Wacky Fun Noodle


Model Description

This is a simple demonstration to show how tension and compression affect members of trusses. A wacky fun noodle (tube floatation device) will be used to demonstrate the effects of tension and compression on axial members. Students pull or push each end to display the desired behavior.  This demonstration should take 5-10 minutes.

Engineering Principle

In Mechanics of Materials, the concept and theory of buckling can be demonstrated using the wacky fun noodle.

P = \frac{\pi^2EI}{(KL)^2}

In statics, the wacky fun noodle can quickly demonstrate that a structural member made of the same material can behave differently and have different strengths during tension and compression (trusses). The demonstration can link the current content to content to be presented in Mechanics of Materials (linking courses).

What You Need

Item Quantity Description/Clarification

Wacky Fun Noodle


These are foam floatation devices that are many different sizes. The one used here is about 57 inches long (shorter members of 24 inches also work).

How It’s Done

Before Class: Buy a Wacky Fun Noodle.

In Class: Ask two students of the class to each grab an end of the fun noodle. Have them pull on it first to demonstrate tension. Have them estimate the load they are able to put into the effort (qualitatively). Then have them push on either end, and show that it buckles and bends outward. Have them estimate how much load is required to buckle the wacky fun noodle. Through active discussion, pull out of the students that materials used for truss members generally can support much larger tension loads in comparison with compression loads. Ask the question, since our truss members are 2 force members (tension or compression), is it important to know whether the load the member will support is a tension or compression force? Of course it is since compression forces can cause buckling which could lead to catastrophic failure of the member and possibly the entire truss.

GIVEN DATA:
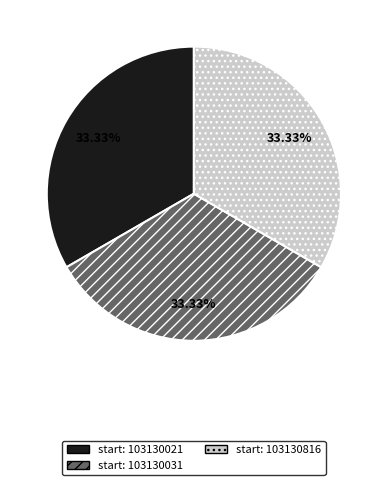

Is there any slice that represents more than half of the pie?

No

EXERCISE REQUIREMENTS:
1. Summarize the wacky fun noodle demonstration in two sentences.
2. Carry on the wacky fun noodle demonstration past its final sentence.
The listing has no connection to the wacky fun noodle demonstration.

RESPONSES IN ORDER:
1. A foam floatation noodle lets students show how tension and compression affect truss members: two students pull on its ends, then push on them and see it buckle and bend outward. The demonstration shows that a member of one material can behave differently and have different strengths in tension and compression, and it links statics to buckling theory in Mechanics of Materials.

2.
Ask the class what would happen if the length of the noodle where the force is being applied is decreased. Demonstrate, by asking the students to sit closer together as they apply force to the noodle (length decreased), that the effects of tension do not change but the compressive force needed to make it buckle is much greater.

Demonstrate compressive forces acting on the noodle by standing the noodle vertically on a desk. Ask one student to sit in a chair and hold the bottom of the wacky fun noodle and another to stand and push vertically on the top of the noodle so that it buckles. It should buckle in the shape of a C.

Ask another student to hold the noodle loosely in the middle (like a sleeve connection) and ask the students what they think will happen when force is applied to the top. Have the student apply a force vertically to demonstrate to the class that the noodle makes an S-shape because of the constraint in the middle. Ask the student applying the load if more load was required?  The answer is yes and theory in Mechanics of Materials will show 4 times as much load is required. K is the factor that takes into account that the length is different based on end conditions. Assuming the end conditions are simply supported and a support is placed at mid-length (i.e., the length becomes L/2), we can see in the equation that the ½ is squared and inverted to estimate 4 times the load required to cause buckling.

Additional Application:

If the student applying the load cannot feel the need for 4 times the load to cause buckling with another student holding the middle, then repeat the two previous steps with a shorter length of the noodle being acted upon. The student applying the force should be able to feel that much more force is needed to make the noodle buckle (four times the amount of force), and the class can once again see the S-shape formed when another student holds the middle of the length of noodle.

With vertical lines drawn along the length and horizontal lines drawn circumferential, torsional behavior can be displayed using the wacky fun noodle. A circular shape when twisted is experiencing pure shear and the squares created by drawing lines on the surface do not change size (area), but change shape (square becomes a rhombus – see rubber shapes physical models).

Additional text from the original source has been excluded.